How to prevent liability

A few basic tips:

  • Choose a breed which is not known for aggressive behaviour toward humans. A large dog with a placid temperament is an equally effective crime deterrent to an aggressive breed.
  • Take your dog to training and socialisation classes. Dogs will be less prone to ‘internal excitement’ that causes them to act out if they are trained and socialised. This is particularly advisable for rescue dogs whose temperament and sociability are unknown.
  • In our experience, dog training mainly involves training the owner. There are great free resources on the internet, for example:

https://www.dogstardaily.com/files/BEFORE%20You%20Get%20Your%20Puppy.pdf and https://www.clickertraining.com/get-started.

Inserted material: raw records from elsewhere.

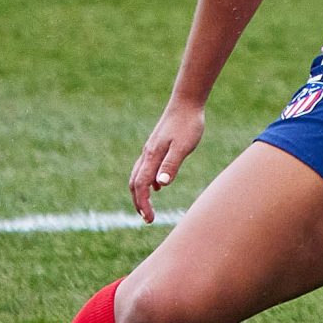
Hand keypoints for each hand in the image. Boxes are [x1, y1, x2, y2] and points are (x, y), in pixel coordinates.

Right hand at [130, 100, 204, 221]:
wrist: (186, 104)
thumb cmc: (187, 125)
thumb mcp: (183, 147)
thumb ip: (171, 165)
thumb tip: (160, 185)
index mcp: (152, 156)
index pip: (142, 186)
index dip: (143, 204)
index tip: (149, 218)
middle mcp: (147, 154)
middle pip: (135, 183)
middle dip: (138, 202)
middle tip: (147, 218)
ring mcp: (151, 150)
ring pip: (138, 175)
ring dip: (141, 193)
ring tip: (148, 207)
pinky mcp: (157, 146)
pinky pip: (146, 167)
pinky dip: (147, 180)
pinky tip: (158, 185)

  • Make sure that your dog is securely confined in your property.
  • When you take your dog out, make sure you know when they are required to be on a leash. Check for any signs in public places that may prohibit you from taking your dog off lead. As an additional safeguard, consult your municipality’s relevant by-laws to check if there are additional rules governing whether you can take your dog off lead or not. By-laws designate certain public areas as either free running, on leash or off-limits areas for dogs.
  • If you have a dog breed that could cause substantial damage to another person, it is advisable to put up warning signs on your premises. Apart from deterring intruders, guests will be informed of the risk of entering the premises.
  • Supervise children while they are with your dogs. Kids often do not appreciate the risk in the same way adults can and often innocently behave in a way that triggers a dog’s hunting instinct.
  • If you are leaving your dog in the care of someone else, make sure that person is responsible and brief them on how to deal with emergencies (e.g. if two dogs get into a fight, you pull them apart by the back legs).

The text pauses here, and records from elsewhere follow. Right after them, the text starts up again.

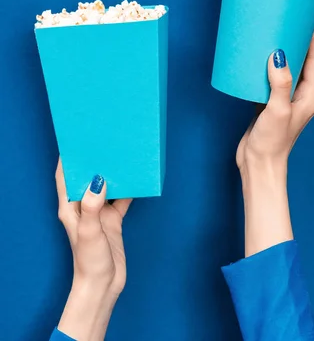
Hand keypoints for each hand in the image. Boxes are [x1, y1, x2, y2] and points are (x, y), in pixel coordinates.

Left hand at [56, 160, 131, 340]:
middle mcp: (83, 206)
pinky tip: (136, 178)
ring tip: (121, 154)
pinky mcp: (112, 219)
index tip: (76, 141)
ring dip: (112, 172)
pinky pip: (121, 198)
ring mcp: (99, 212)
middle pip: (86, 178)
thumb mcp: (89, 232)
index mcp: (70, 207)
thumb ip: (91, 206)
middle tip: (104, 142)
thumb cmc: (90, 261)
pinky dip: (128, 188)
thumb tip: (98, 180)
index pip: (64, 177)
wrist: (104, 285)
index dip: (67, 159)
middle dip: (93, 161)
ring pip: (105, 185)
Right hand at [237, 25, 313, 255]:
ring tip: (273, 34)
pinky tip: (257, 58)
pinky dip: (266, 66)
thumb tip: (278, 56)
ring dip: (282, 53)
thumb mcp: (277, 110)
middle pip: (303, 62)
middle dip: (299, 41)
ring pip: (287, 69)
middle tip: (290, 20)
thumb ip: (279, 83)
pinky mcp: (269, 103)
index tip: (310, 19)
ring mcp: (284, 100)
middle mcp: (300, 96)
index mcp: (309, 96)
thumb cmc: (272, 141)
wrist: (258, 164)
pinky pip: (271, 79)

If someone is bitten, seek medical assistance immediately. The death rate from dog bites is particularly high in South Africa due to a lack of post-incident treatment.   Remember, the victim may need a rabies shot – even if the bite did not inflict a serious wound.  Rabies in humans is a fatal disease.

Lastly, it may also be worth your while to take out personal liability insurance to cover any potential, successful claims. This will act as a safeguard in the unfortunate event that an accident does happen.